My first car was a 1950 Ford which I had at age 20— a loaner from my father. After repainting it a flashy two-toned green and white, customizing with fender skirts and little tassels around the window interiors, I proudly drove to Downsview Collegiate during my 7th year of enforced education. Sadly, twelve months later, on my return from university in Iowa, I found my left-behind car now belonged to an aunt. Something about “use it or lose it.”
The first car I actually bought six years later was a tiny Volkswagen with an innovative gas heater which often worked. This was an inexpensive, unexciting vehicle but one which I could afford as a new graduate. Then, life marched on and carefree bachelorhood gave way to marriage and responsible parenthood. A Chrysler K car soon followed; a sensible van and practical means of transportation for a growing family, regularly carrying moldy camping gear and smelly sports equipment, drooling dogs and too many costly loads of groceries.
I somehow skipped a midlife crisis so I had no need of a sexy red sports car (or some much younger girlfriend to sit in the passenger seat.) But thus far, I have utterly failed to similarly bypass becoming elderly—which brings me back to my Soul.

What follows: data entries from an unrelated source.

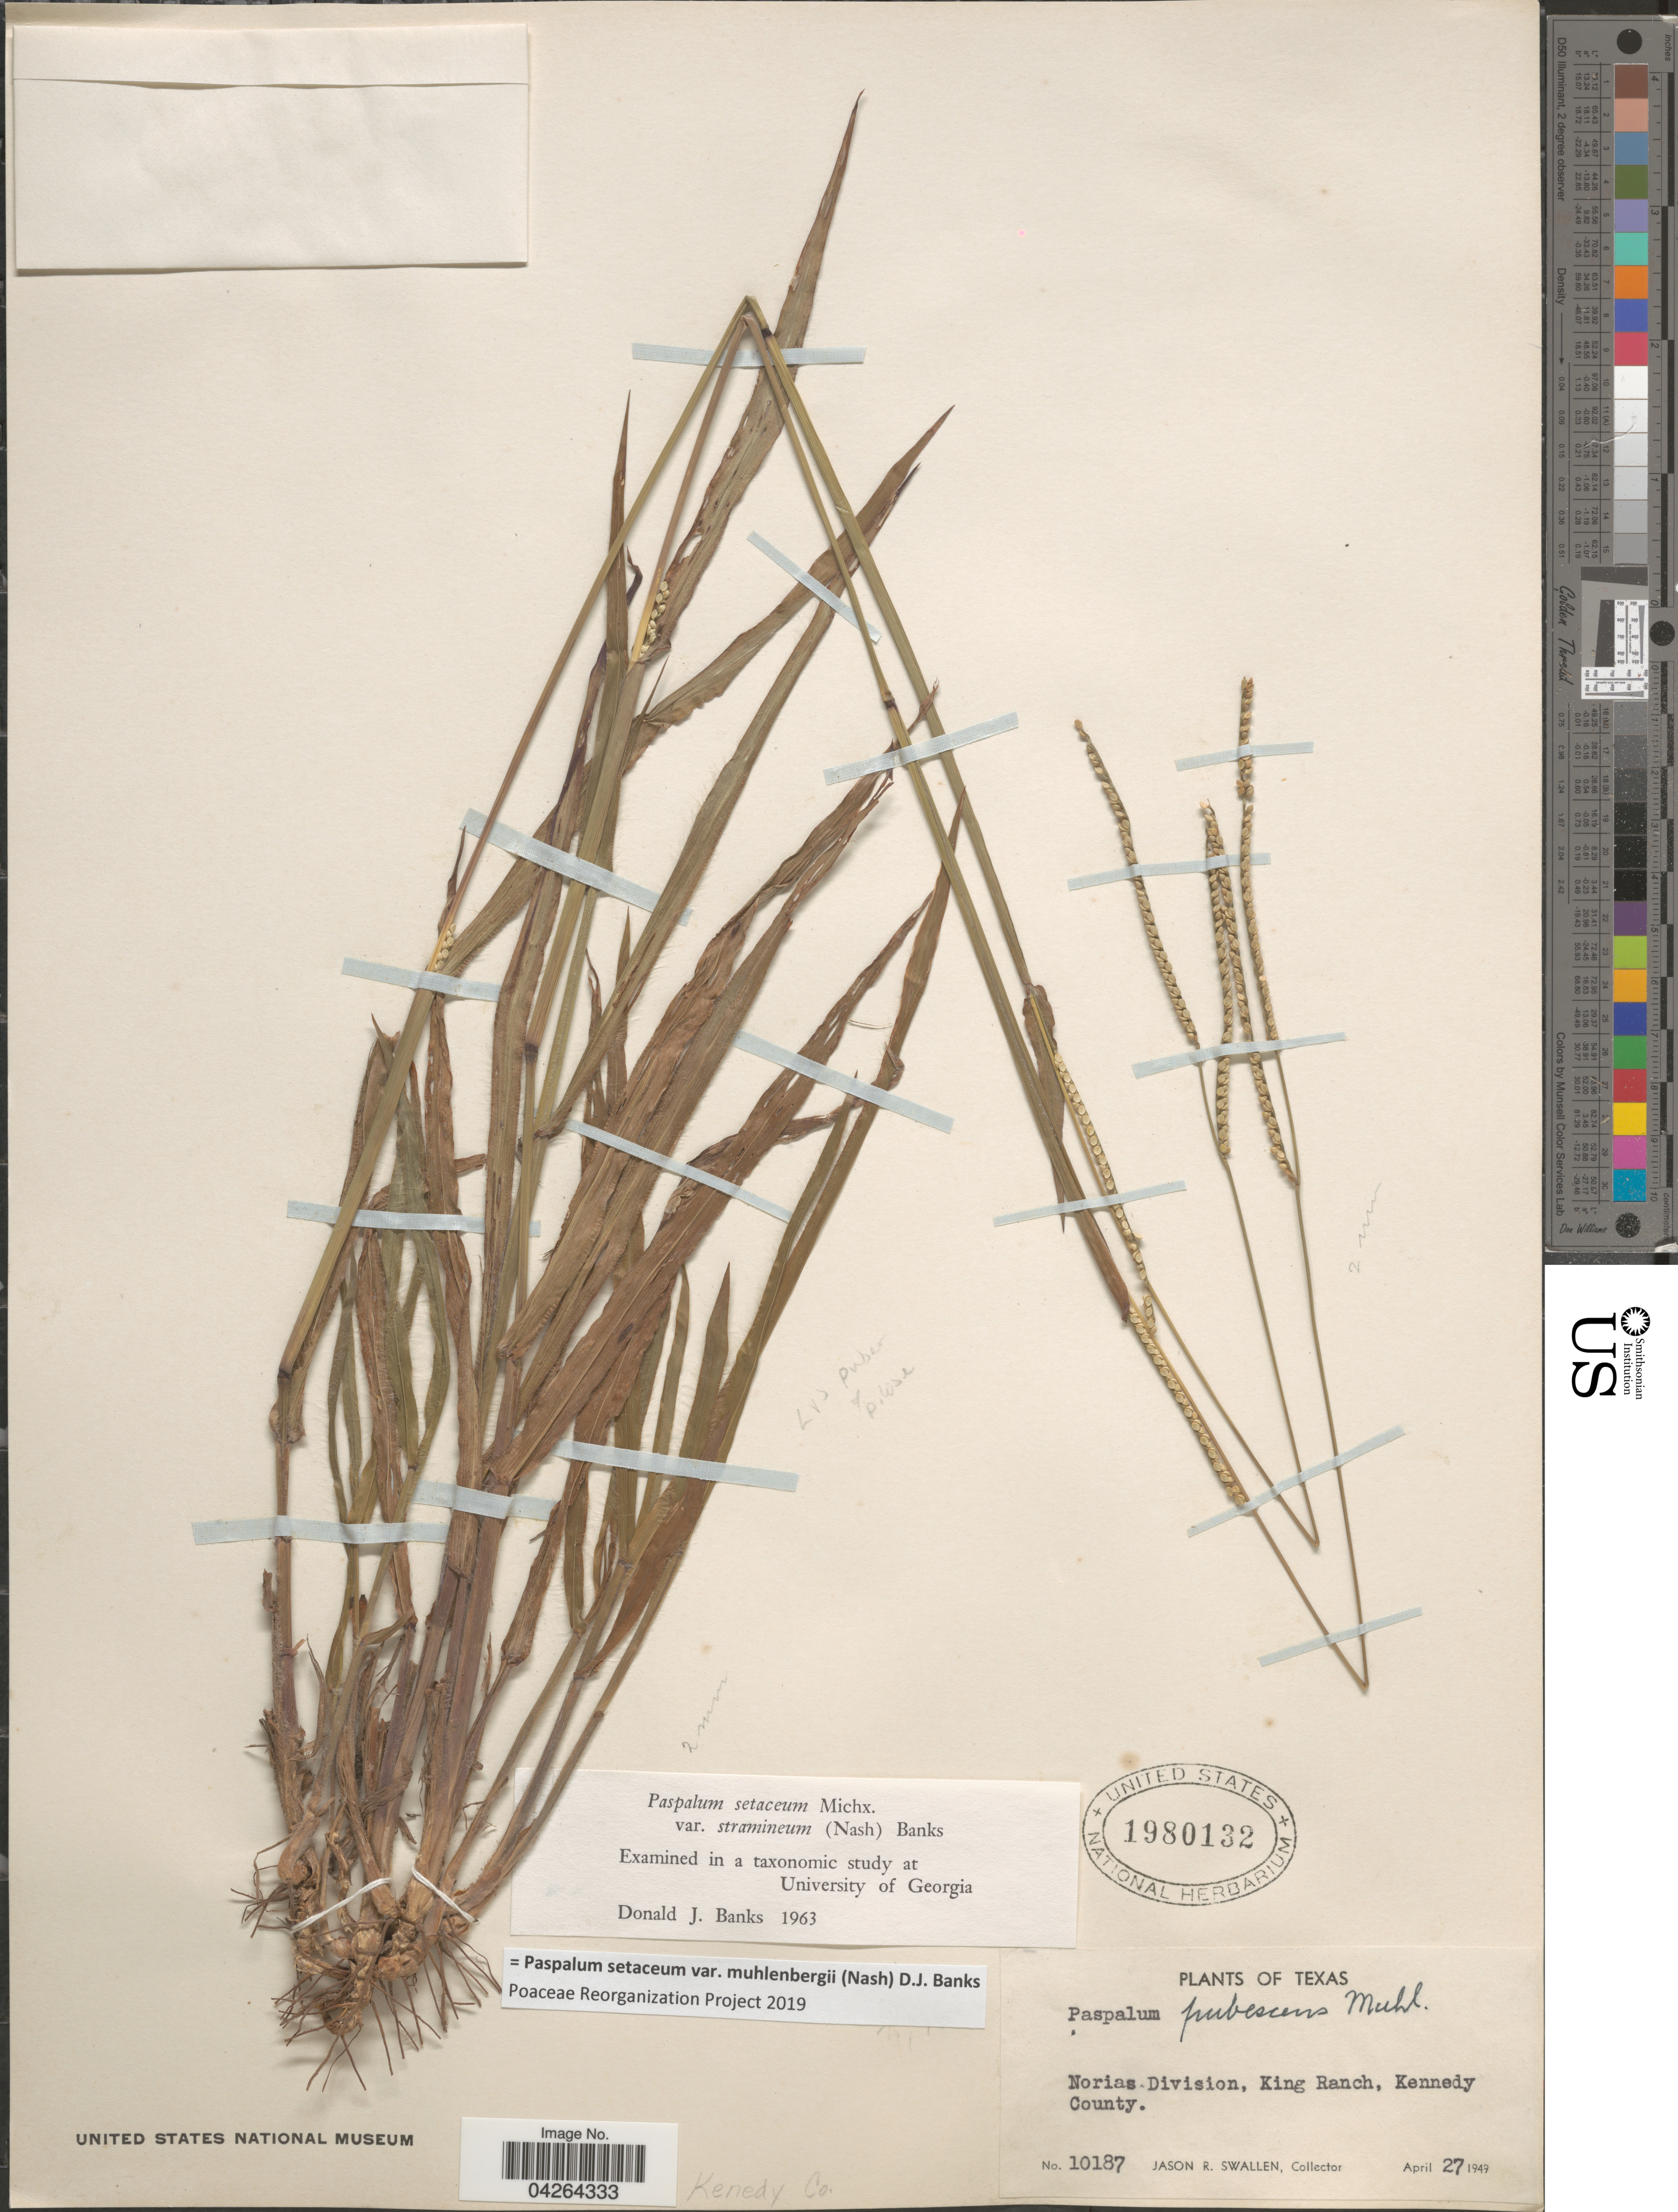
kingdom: Plantae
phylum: Tracheophyta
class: Liliopsida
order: Poales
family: Poaceae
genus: Paspalum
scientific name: Paspalum setaceum var. muhlenbergii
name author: (Nash) D.J. Banks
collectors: J. R. Swallen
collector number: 10187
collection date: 1949-04-27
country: United States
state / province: Texas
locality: Norias Division, King Ranch, Kennedy County.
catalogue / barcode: US 1980132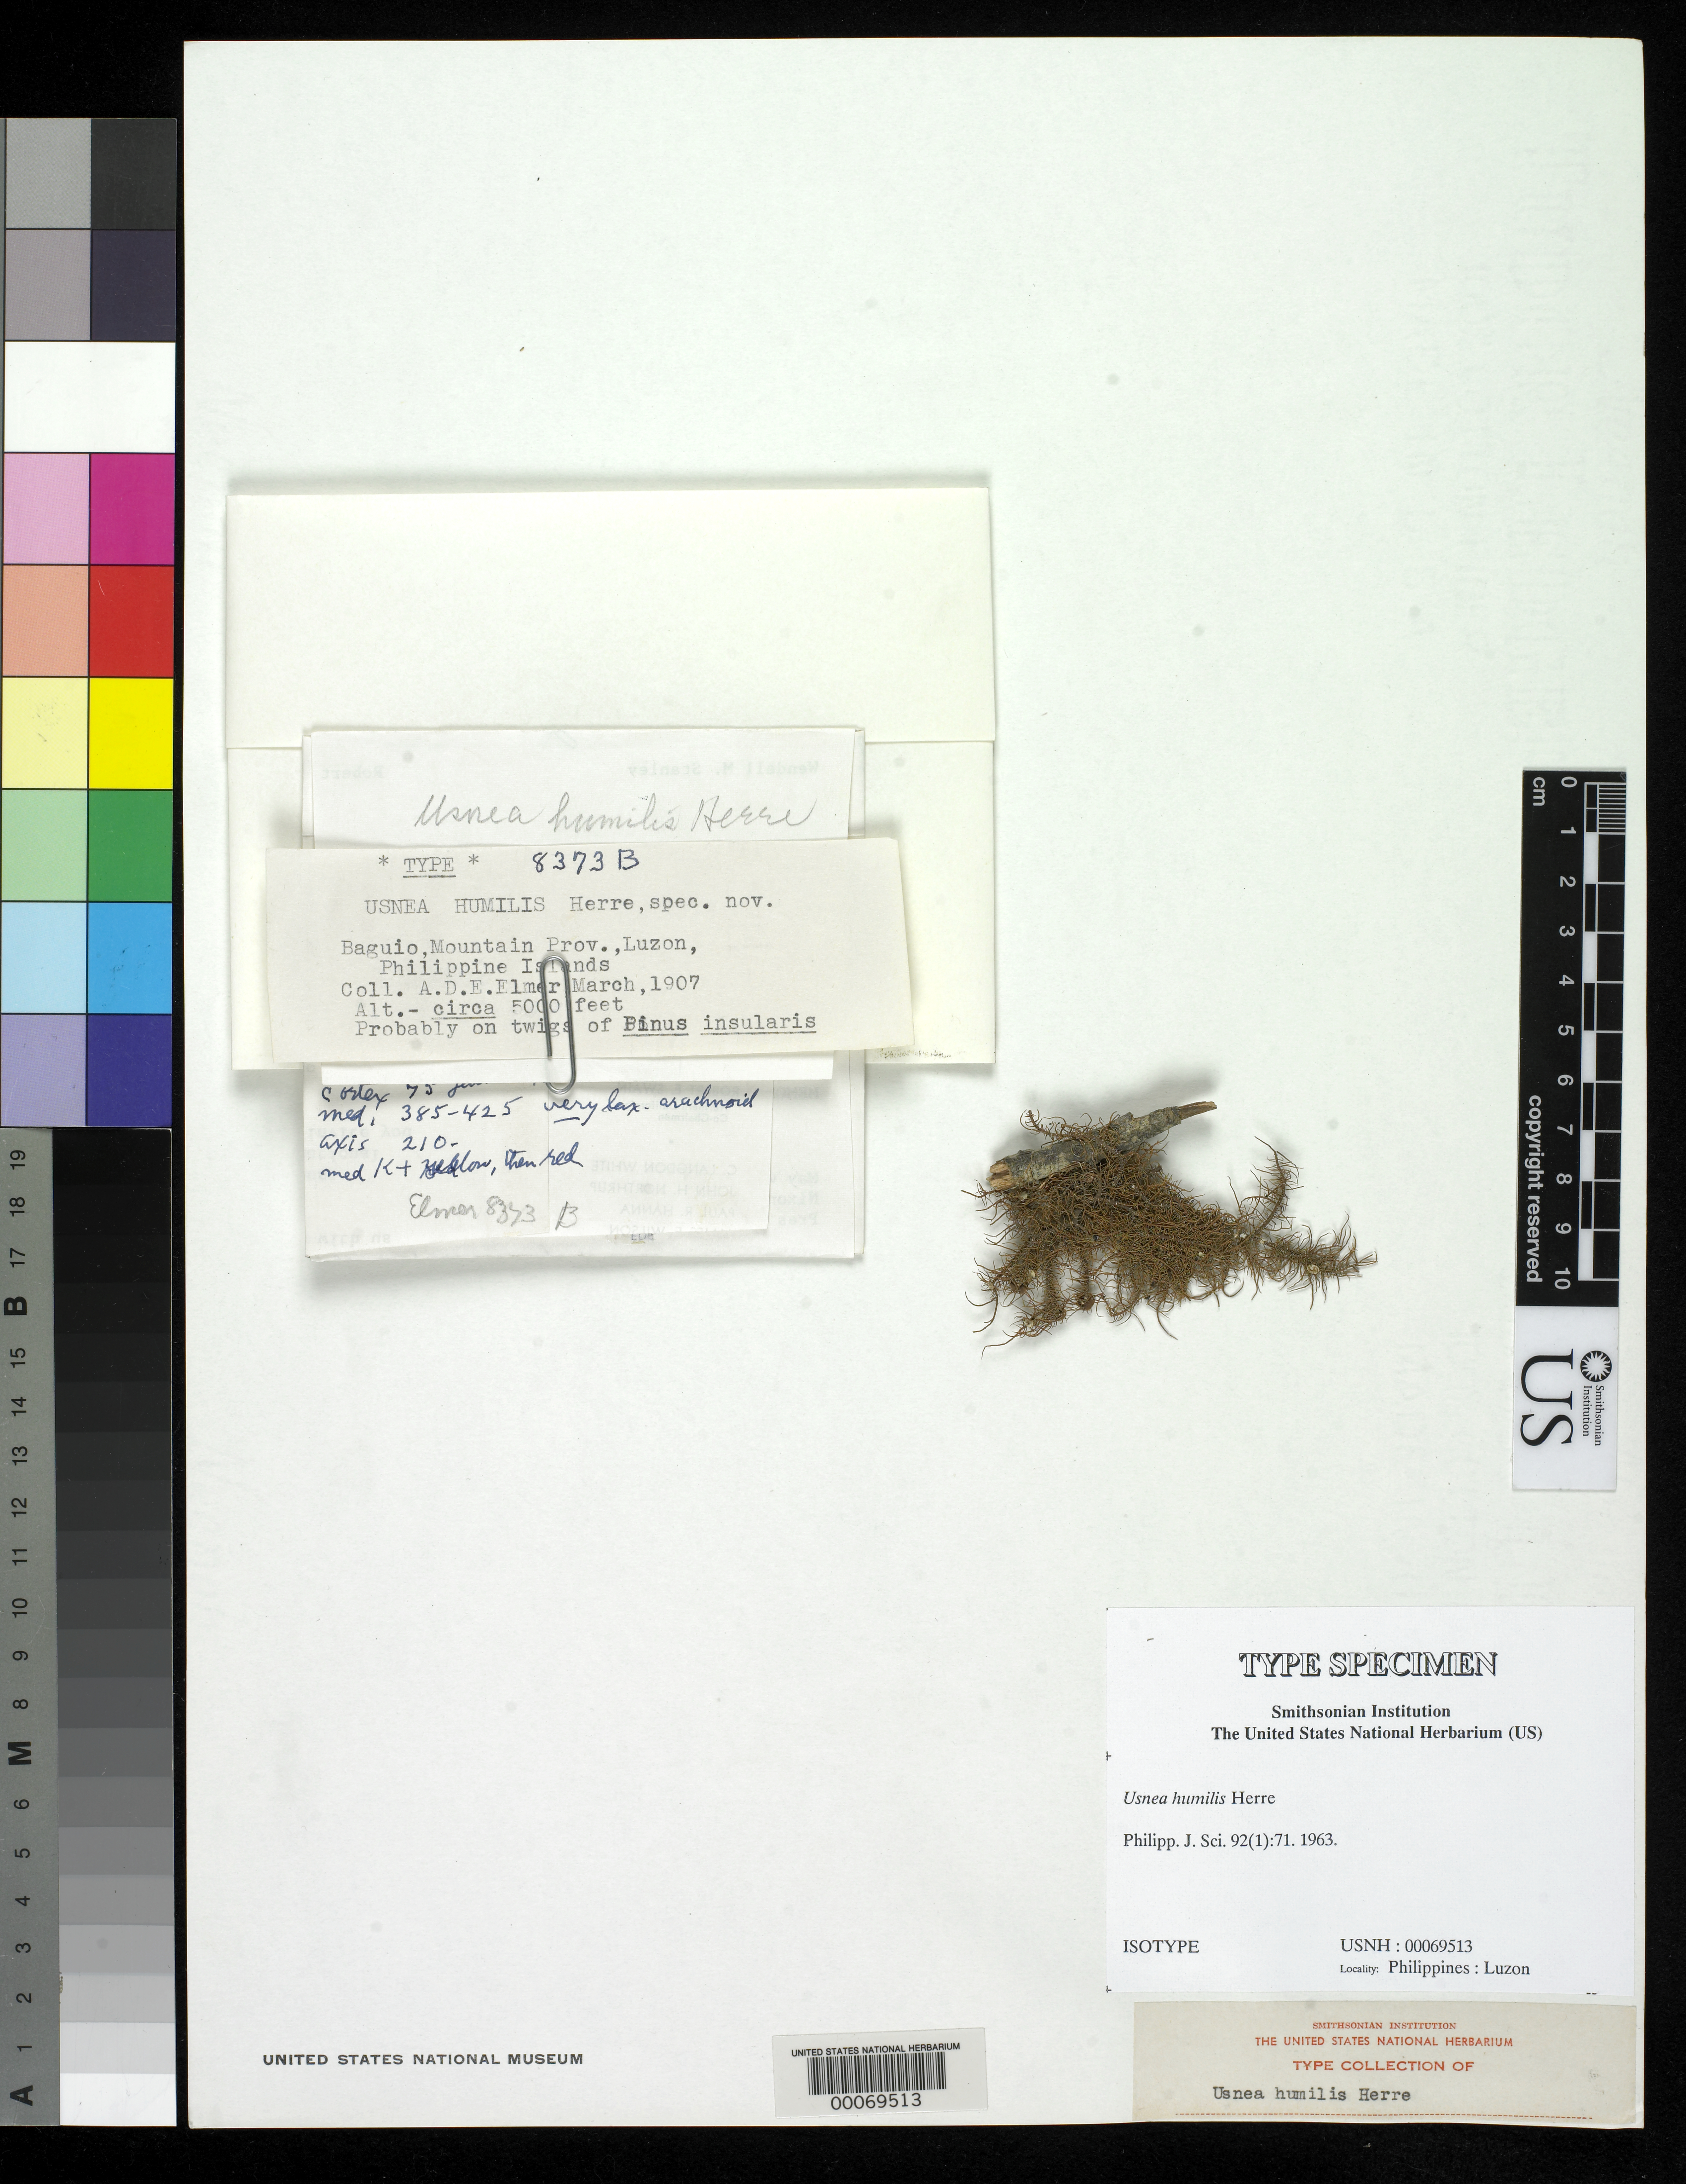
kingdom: Fungi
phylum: Ascomycota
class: Lecanoromycetes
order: Lecanorales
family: Parmeliaceae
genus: Usnea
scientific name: Usnea humilis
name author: Herre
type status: Isotype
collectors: A. D. E. Elmer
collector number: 8373b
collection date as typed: Mar 1907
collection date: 1907-03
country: Philippines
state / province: Cordillera (Administrative Region)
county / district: Mountain province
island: Luzon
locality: Baguio.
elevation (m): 1524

In a far distant past life, I recall studiously peering under the hoods of cars pretending to comprehend details about pistons, valves and fuel pumps. At my local Soul dealer, I brushed aside such esoteric details and focused (did I mention I also once drove a Focus?) on one miracle of modern auto technology—a rear view camera.
No longer will I have to rely on twisting my stiff neck while backing up, painfully swiveling it around to see what’s behind me. In my hometown, our main street features angle parking which results in an even greater challenge; if the road view is blocked by an oversize van or pickup truck parked beside me, one slowly backs up into the travelled portion of the street with a certain amount of faith and hope. Now I can add technology to my fervent prayer.
Today, I will spend a moment fondly remembering long ago breakfasts in bed, those many pair of woolen socks and flashy ties. Then I will take my Soul to church to lead a service for those dear souls gathered expectantly.
Happy Father’s Day to all the dads and grandads still with us and those who will always remain alive in our memories.
PS full disclosure: for the next 36 months, it will be a TD bank that really owns my Soul.